The profound changes of technology, Hunn said, “are changing the nature of our hearts and changing the nature of our relationships.”
Bishop Roaf mentioned an older and non-technological challenge. “All three dioceses in the state of Tennessee have had declines in membership since we were split into thirds” in the 1980s, she said. More than half of her congregations are missions in areas with declining populations, she said, “so much of the challenge is to prepare layfolk to be faithful leaders.”
Bishop Scharf said his diocese was created in 1969, the same year that Presiding Bishop John Hines began a General Convention address with a simple declarative sentence: “People are leaving the church.”
The cities within his diocesan borders are booming and attracting young professionals, and methods of church-planting may have to change to reach them.
“We have not yet taken seriously the huge demographic shift that’s about to happen,” Hunn said, as baby boomers die and millennials fill leadership roles. Both the presence of boomers and their financial support will drop sharply in the next “three, five, eight, and 10 years.”
Hunn said he did not have to close any of his parishes because of COVID, but they’re not keeping pace with inflation. He believes the Episcopal Church works from a strength because it combines credal faith with a support for women in leadership and affirmation across the spectrum of sexuality.
He mentioned futurist Amy Webb’s idea that we now live in Generation T (for transition).
Prior mentioned “the browning of America,” adding: “The Episcopal Church is perceived as an Anglo-only church” because of its buildings and music.
Prior described talking with a Latino who thought there was no place for him because he interpreted the phrase “a church in the Anglo-Catholic tradition” as referring to race.
Scharf wryly observed that some parishes are “50 folks over 70,” and they remain that way for generations.
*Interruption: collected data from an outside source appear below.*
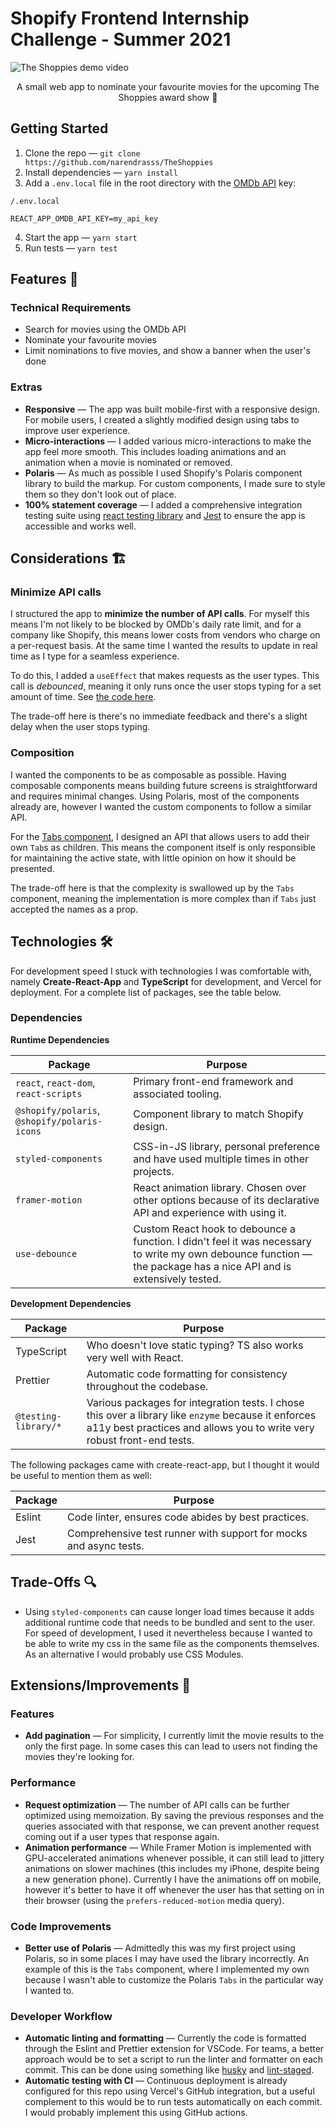# Shopify Frontend Internship Challenge - Summer 2021

![The Shoppies demo video](demo.gif)

<p align="center">
A small web app to nominate your favourite movies for the upcoming The Shoppies award show 🎉
</p>

## Getting Started

1. Clone the repo — `git clone https://github.com/narendrasss/TheShoppies`
2. Install dependencies — `yarn install`
3. Add a `.env.local` file in the root directory with the [OMDb API](http://www.omdbapi.com/) key:

```
/.env.local

REACT_APP_OMDB_API_KEY=my_api_key
```

4. Start the app — `yarn start`
5. Run tests — `yarn test`

## Features 🎊

### Technical Requirements

- Search for movies using the OMDb API
- Nominate your favourite movies
- Limit nominations to five movies, and show a banner when the user's done

### Extras

- **Responsive** — The app was built mobile-first with a responsive design. For mobile users, I created a slightly modified design using tabs to improve user experience.
- **Micro-interactions** — I added various micro-interactions to make the app feel more smooth. This includes loading animations and an animation when a movie is nominated or removed.
- **Polaris** — As much as possible I used Shopify's Polaris component library to build the markup. For custom components, I made sure to style them so they don't look out of place.
- **100% statement coverage** — I added a comprehensive integration testing suite using [react testing library](https://testing-library.com/docs/react-testing-library/intro/) and [Jest](https://jestjs.io/) to ensure the app is accessible and works well.

## Considerations 🏗

### Minimize API calls

I structured the app to **minimize the number of API calls**. For myself this means I'm not likely to be blocked by OMDb's daily rate limit, and for a company like Shopify, this means lower costs from vendors who charge on a per-request basis. At the same time I wanted the results to update in real time as I type for a seamless experience.

To do this, I added a `useEffect` that makes requests as the user types. This call is _debounced_, meaning it only runs once the user stops typing for a set amount of time. See [the code here](https://github.com/narendrasss/TheShoppies/blob/a814412df2279abeb62493745afa2eea03a8a08a/src/components/MovieResults.tsx#L42-L52).

The trade-off here is there's no immediate feedback and there's a slight delay when the user stops typing.

### Composition

I wanted the components to be as composable as possible. Having composable components means building future screens is straightforward and requires minimal changes. Using Polaris, most of the components already are, however I wanted the custom components to follow a similar API.

For the [Tabs component](src/components/Tabs.tsx), I designed an API that allows users to add their own `Tab`s as children. This means the component itself is only responsible for maintaining the active state, with little opinion on how it should be presented.

The trade-off here is that the complexity is swallowed up by the `Tabs` component, meaning the implementation is more complex than if `Tabs` just accepted the names as a prop.

## Technologies 🛠

For development speed I stuck with technologies I was comfortable with, namely **Create-React-App** and **TypeScript** for development, and Vercel for deployment. For a complete list of packages, see the table below.

### Dependencies

**Runtime Dependencies**

| Package                                      | Purpose                                                                                                                                                            |
| -------------------------------------------- | ------------------------------------------------------------------------------------------------------------------------------------------------------------------ |
| `react`, `react-dom`, `react-scripts`        | Primary front-end framework and associated tooling.                                                                                                                |
| `@shopify/polaris`, `@shopify/polaris-icons` | Component library to match Shopify design.                                                                                                                         |
| `styled-components`                          | CSS-in-JS library, personal preference and have used multiple times in other projects.                                                                             |
| `framer-motion`                              | React animation library. Chosen over other options because of its declarative API and experience with using it.                                                    |
| `use-debounce`                               | Custom React hook to debounce a function. I didn't feel it was necessary to write my own debounce function — the package has a nice API and is extensively tested. |

**Development Dependencies**

| Package              | Purpose                                                                                                                                                                        |
| -------------------- | ------------------------------------------------------------------------------------------------------------------------------------------------------------------------------ |
| TypeScript           | Who doesn't love static typing? TS also works very well with React.                                                                                                            |
| Prettier             | Automatic code formatting for consistency throughout the codebase.                                                                                                             |
| `@testing-library/*` | Various packages for integration tests. I chose this over a library like `enzyme` because it enforces a11y best practices and allows you to write very robust front-end tests. |

The following packages came with create-react-app, but I thought it would be useful to mention them as well:

| Package | Purpose                                                           |
| ------- | ----------------------------------------------------------------- |
| Eslint  | Code linter, ensures code abides by best practices.               |
| Jest    | Comprehensive test runner with support for mocks and async tests. |

## Trade-Offs 🔍

- Using `styled-components` can cause longer load times because it adds additional runtime code that needs to be bundled and sent to the user. For speed of development, I used it nevertheless because I wanted to be able to write my css in the same file as the components themselves. As an alternative I would probably use CSS Modules.

## Extensions/Improvements 🤔

### Features

- **Add pagination** — For simplicity, I currently limit the movie results to the only the first page. In some cases this can lead to users not finding the movies they're looking for.

### Performance

- **Request optimization** — The number of API calls can be further optimized using memoization. By saving the previous responses and the queries associated with that response, we can prevent another request coming out if a user types that response again.
- **Animation performance** — While Framer Motion is implemented with GPU-accelerated animations whenever possible, it can still lead to jittery animations on slower machines (this includes my iPhone, despite being a new generation phone). Currently I have the animations off on mobile, however it's better to have it off whenever the user has that setting on in their browser (using the `prefers-reduced-motion` media query).

### Code Improvements

- **Better use of Polaris** — Admittedly this was my first project using Polaris, so in some places I may have used the library incorrectly. An example of this is the `Tabs` component, where I implemented my own because I wasn't able to customize the Polaris `Tabs` in the particular way I wanted to.

### Developer Workflow

- **Automatic linting and formatting** — Currently the code is formatted through the Eslint and Prettier extension for VSCode. For teams, a better approach would be to set a script to run the linter and formatter on each commit. This can be done using something like [husky](https://github.com/typicode/husky) and [lint-staged](https://github.com/okonet/lint-staged).
- **Automatic testing with CI** — Continuous deployment is already configured for this repo using Vercel's GitHub integration, but a useful complement to this would be to run tests automatically on each commit. I would probably implement this using GitHub actions.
Roaf said her diocese is more than 90 percent white, which runs counter to the Black population of west Tennessee. She said the diocese has drawn from a program used by Alabama and Oklahoma that gives grants to parishes ready to launch mission-oriented projects, like renovating a playground, that strengthen their presence in their communities.
Scharf quoted Bishop Andy Doyle of Texas as saying the Book of Common Prayer (1979) “envisioned a laity-led, clergy-supported church,” but the church has instead remained clergy-led and laity-supported.
Hunn believes the Episcopal Church faces an existential crisis, and it’s tied to a lack of generosity. “Every diocese or parish gets what it can afford and no more,” Hunn said, which looks more like market forces than the church described in the Book of Acts. “Market forces are closing seminaries, and they may begin closing dioceses or parishes.”
Hunn said it breaks his heart that the Diocese of Alaska and the Episcopal Church in Navajoland “have to plead every three years for financial support” at General Convention.
Roaf expressed hope, without criticism of Presiding Bishop Michael Curry or his predecessors, that the next Presiding Bishop could make more conversations about the church’s mission possible. “There’s a lot of reinventing the wheel,” she said.
Hunn said the Episcopal Church is roughly the same size now as it was in the 1930s, and he began to study how the church functioned then. The church in New Mexico had twice as many lay readers as clergy, and priests rode on trains to make their rounds among churches.